As the branches of young pear trees usually grow vertically upwards, producing few small fruiting shoots, they must be bent or cut appropriately – by shortening the vertical branch above the lateral shoot growing to the side and directed towards the outside of the crown.

After planting, prune the cherries in the same way as the natural apple tree, leaving the guide and from 3 do 5 side shoots at large intervals on the trunk. Trim the guide at a distance 50 cm from the highest twig. In the second year, shoots are thinned as needed, which break out of the guide. In the first years after planting cherries, which usually only release 3-4 side shoots, overexposure of them is avoided, while the annual shoots are shortened, which stimulates them to branch out. After shaping is completed, only damaged branches are cut out, sick or cold.

The formation of the crowns of plums and apricots is similar. Young trees of these species are cut very poorly, giving them a natural form. In the first year after planting, at spring, trees should be cut in this way, so that the crown is seated right or at most 40 cm above the ground. We choose no more than 5 side shoots on the boughs. The handler is pruned just above the side shoots, which is shortened by half. In the second year after planting and in the following years, we pay attention to it, that all the branches grow evenly and that the crown takes a wide shape. Strong shoots growing vertically upwards must be bent and tied with strings to the trunk. Branches that grow too strongly should be shortened over one of the side twigs. Every spring, we inspect the tree crowns and cut out broken twigs, diseased and crossing with each other or growing to the center of the crown.
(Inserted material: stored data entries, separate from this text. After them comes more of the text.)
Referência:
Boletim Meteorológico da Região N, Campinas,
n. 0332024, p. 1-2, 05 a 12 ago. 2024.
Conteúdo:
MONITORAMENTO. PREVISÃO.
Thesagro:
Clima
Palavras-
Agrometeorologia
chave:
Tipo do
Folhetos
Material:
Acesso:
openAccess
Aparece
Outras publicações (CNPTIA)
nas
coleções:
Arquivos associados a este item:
After the plums enter the fruiting period, they should be X-rayed quite intensively, removing some of the branches from the center of the crown every year, which overlap and overshadow the inside of the crown excessively.

Apricots usually do not require x-raying, therefore we only remove frozen branches (in May) all the way to a healthy place. Cherries, especially the Lutówka variety, require a strong cut. They use a natural crown; seated at a height 30-50 cm. In the first year after planting, we leave it in the crown 5-7 side shoots and guide, removing only these shoots, that grow at an acute angle or are close to the ground. We shorten the guide and side shoots by 1/3, by making cuts over the eye on the underside of the shoot. In the next two years, the next side shoots are allocated to the boughs, so that in the future the crown would consist of approximately 10 boughs embedded at 10-15 cm. After molding is complete, we inspect the crowns annually and cut out as needed 2 or 3 larger branches from the center of the tree, avoiding cutting small twigs and one-year increments.
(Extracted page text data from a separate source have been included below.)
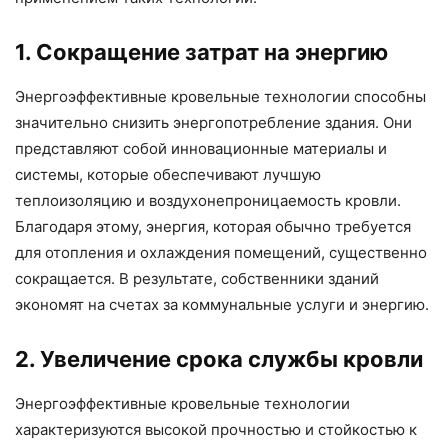
1. Сокращение затрат на энергию
Энергоэффективные кровельные технологии способны
значительно снизить энергопотребление здания. Они
представляют собой инновационные материалы и
системы, которые обеспечивают лучшую
теплоизоляцию и воздухонепроницаемость кровли.
Благодаря этому, энергия, которая обычно требуется
для отопления и охлаждения помещений, существенно
сокращается. В результате, собственники зданий
экономят на счетах за коммунальные услуги и энергию.
2. Увеличение срока службы кровли
Энергоэффективные кровельные технологии
характеризуются высокой прочностью и стойкостью к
It is best to form a natural crown in peaches, set just above the ground. Molding only takes two years. In the first year, we leave the guide and 4 symmetrically distributed side shoots, the lowest of which should be a few centimeters above the ground. The left side shoots are cut very short, upper to 2-3 mesh, and the bottom to 4-6 mesh, counting from place, where the crown is to begin. Selected side shoots should be at a distance 15-20 cm apart. The diagram of the formation of a bushy crown in peaches is shown in the figure.

Scheme of the formation of a bushy crown in a peach: a) first year of formation – we cut off 3/4 shoots; b) second year, I – before cutting, II – after cutting

Having a crown formed, every spring we shorten the twigs, which bore fruit strongly, at the root, leaving only one young and strong growth below the pruning point. This increase (momentum) we shorten over again 8-10 three buds. We use this method of cutting every year, thanks to which we have constantly young shoots capable of fruiting on the branches. Every few years, if the crown grows too much, you can shorten the tops of the branches.